Texto fornecido:
Em pouco mais de um ano, Espanha passou do bipartidarismo para um cenário em que há quatro aspirantes a governar. Surpreendeu-o a rapidez com que dois novos partidos se impuseram no sistema político espanhol?
Era difícil de antecipar que isso pudesse acontecer. Mas é lógico que, uma vez que surgem novos partidos, o processo seja muito rápido porque este é o momento ideal para que se produza uma mudança política. Ambos entendem que estas eleições são uma ocasião única. Dentro de quatro anos, se a economia estabilizar, será muito difícil que novos partidos ganhem poder. Por isso, tanto Podemos como Ciudadanos têm muita urgência em ter bons resultados porque sabem que, se fracassarem agora, o mais provável é que acabem por desaparecer. Como são partidos que não estão ainda institucionalizados, que não têm uma presença territorial forte, sabem que têm que aproveitar as circunstâncias atuais.
Para além da crise económica, os dois novos partidos aproveitaram o momento de descrédito que se abateu sobre os dois partidos tradicionais.
Sim, por isso têm que se consolidar de forma rápida. Precisamente porque os indicadores de confiança nas instituições tocaram fundo em 2013, mas já estão a recuperar. Não voltámos aos níveis anteriores à crise. A monarquia, o parlamento e os partidos políticos continuam a ter avalizações negativas, mas mostram já estar novamente em fase crescente.

O que fazer: Extrai na íntegra a entrevista acima sobre os novos partidos em Espanha, sem mudar uma única palavra.

Excerto dos dados:
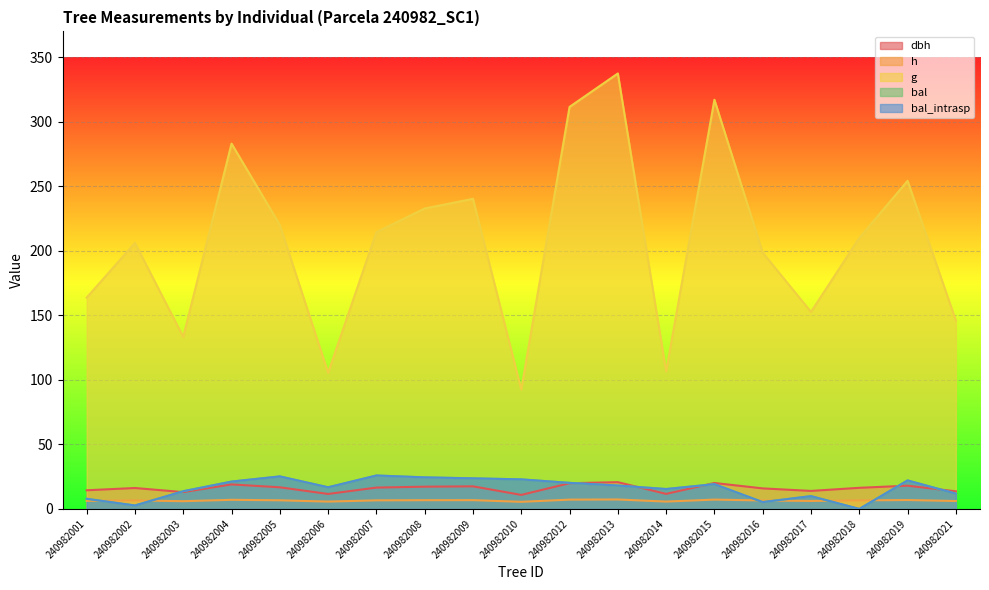

How many distinct data groups are displayed?

5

Solução:
Em pouco mais de um ano, Espanha passou do bipartidarismo para um cenário em que há quatro aspirantes a governar. Surpreendeu-o a rapidez com que dois novos partidos se impuseram no sistema político espanhol?
Era difícil de antecipar que isso pudesse acontecer. Mas é lógico que, uma vez que surgem novos partidos, o processo seja muito rápido porque este é o momento ideal para que se produza uma mudança política. Ambos entendem que estas eleições são uma ocasião única. Dentro de quatro anos, se a economia estabilizar, será muito difícil que novos partidos ganhem poder. Por isso, tanto Podemos como Ciudadanos têm muita urgência em ter bons resultados porque sabem que, se fracassarem agora, o mais provável é que acabem por desaparecer. Como são partidos que não estão ainda institucionalizados, que não têm uma presença territorial forte, sabem que têm que aproveitar as circunstâncias atuais.
Para além da crise económica, os dois novos partidos aproveitaram o momento de descrédito que se abateu sobre os dois partidos tradicionais.
Sim, por isso têm que se consolidar de forma rápida. Precisamente porque os indicadores de confiança nas instituições tocaram fundo em 2013, mas já estão a recuperar. Não voltámos aos níveis anteriores à crise. A monarquia, o parlamento e os partidos políticos continuam a ter avalizações negativas, mas mostram já estar novamente em fase crescente.